I don’t think that I have felt more like hiker trash than when I washed my ultralight cooking pot in the Cabazon In-N-Out bathroom. I was scrubbing days old Knorrs pasta sides and ramen out of my titanium pot. Wow. I downed a double-double animal style burger, a regular burger, two fries, and two chocolate shakes at In-N-Out, which turned out to be a whopping 2,765 calorie lunch. Yum, yum, yum.

My first of two meals that day at In-N-Out. Yum!

In Big Bear (mile 265), I got a freaking massive breakfast that I downed in less than 30 minutes. A huge sausage patty, two chocolate chip pancakes bigger than my face, fried potatoes, and eggs. It was straight hiker heaven. I think it’s safe to say that my hiker hunger has hit. I’ve begun to crave sugar, and the amount of Nutella I’m eating can’t be too healthy, but eh, I only hike from Mexico to Canada once, right?

Now, this is how breakfast is supposed to be.

Ten Percent Done

Walking into Big Bear officially marks the completion of ten percent of the Pacific Crest Trail. I was switching rapidly from total elation at having walked ten percent of the way from Mexico to Canada, to feeling very frustrated that I had only walked ten percent of the way. I feel like I’ve already walked so far! Nevertheless, I’m getting this trail done, step by step, and eventually I’ll make it to Canada. I just need to be patient and enjoy this journey. On one of my almost daily phone calls with my mom, she said something like, “Too soon the race is won, and you realize the fun was in the running.” Yep, I’m now ten percent done with the PCT, and I’m slowly learning to recognize the fun in each day, each song, each bite of food in town, and each interaction with people on the trail.

Just like these charred trees, beauty can be found if one looks hard enough.
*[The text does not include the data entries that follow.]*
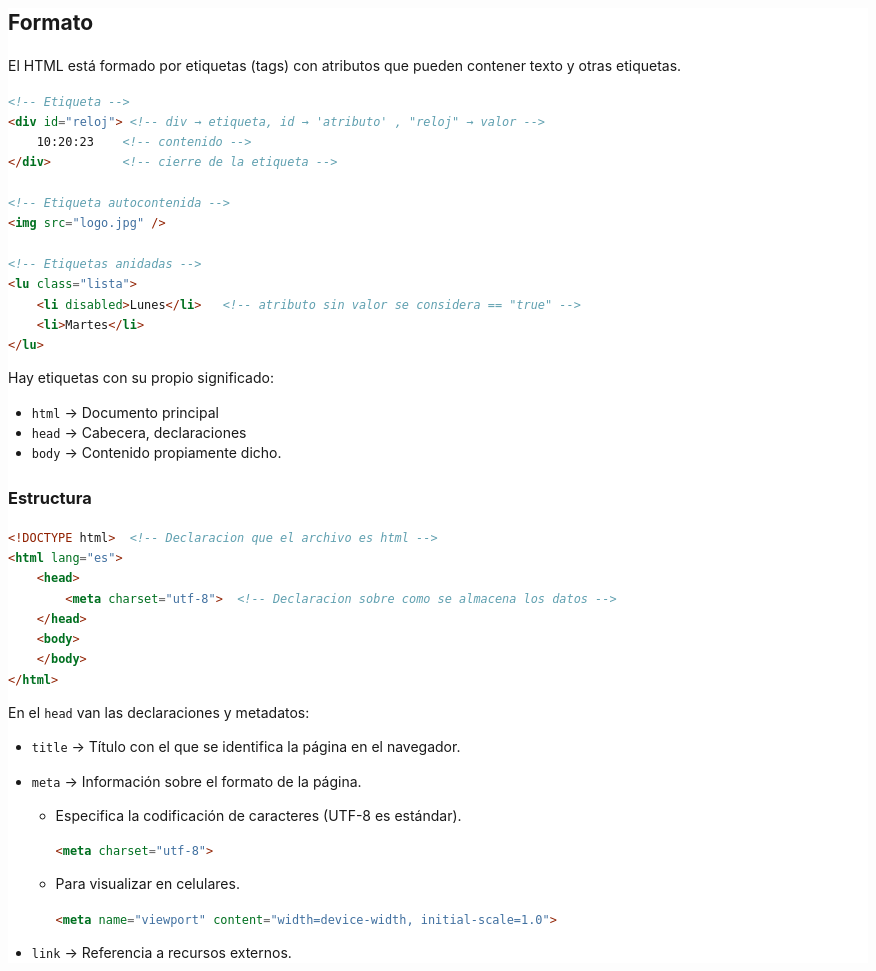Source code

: 
## Formato
El HTML está formado por etiquetas (tags) con atributos que pueden contener texto y otras etiquetas.

```html
<!-- Etiqueta -->
<div id="reloj"> <!-- div → etiqueta, id → 'atributo' , "reloj" → valor -->       
    10:20:23    <!-- contenido -->
</div>          <!-- cierre de la etiqueta -->

<!-- Etiqueta autocontenida -->
<img src="logo.jpg" />

<!-- Etiquetas anidadas -->
<lu class="lista">
    <li disabled>Lunes</li>   <!-- atributo sin valor se considera == "true" -->
    <li>Martes</li>
</lu>
```

Hay etiquetas con su propio significado:
- `html` → Documento principal
- `head` → Cabecera, declaraciones
- `body` → Contenido propiamente dicho.

### Estructura

```html
<!DOCTYPE html>  <!-- Declaracion que el archivo es html -->
<html lang="es">
    <head>
        <meta charset="utf-8">  <!-- Declaracion sobre como se almacena los datos -->
    </head>
    <body>
    </body>
</html>
```

En el `head` van las declaraciones y metadatos:
- `title` → Título con el que se identifica la página en el navegador.
- `meta` → Información sobre el formato de la página.
    - Especifica la codificación de caracteres (UTF-8 es estándar).
        ```html
        <meta charset="utf-8">
        ``` 
    - Para visualizar en celulares.

        ```html
        <meta name="viewport" content="width=device-width, initial-scale=1.0">
        ``` 

- `link` → Referencia a recursos externos.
After days on end of hiking through black skeleton forests, I realized what haunting beauty the trees showed. Burned and broken, they stood absolutely still in the harsh winds, poking up to the sky in dark defiance.

And at night, their haunting beauty is even starker. They slice the soft oranges and pinks of the sunset with no remorse, standing tall as the sun plunged the world into velvety darkness.

PS. The featured image is the sunset I saw on the way down from Mt. San Jacinto. It’s the prettiest thing I’ve ever seen!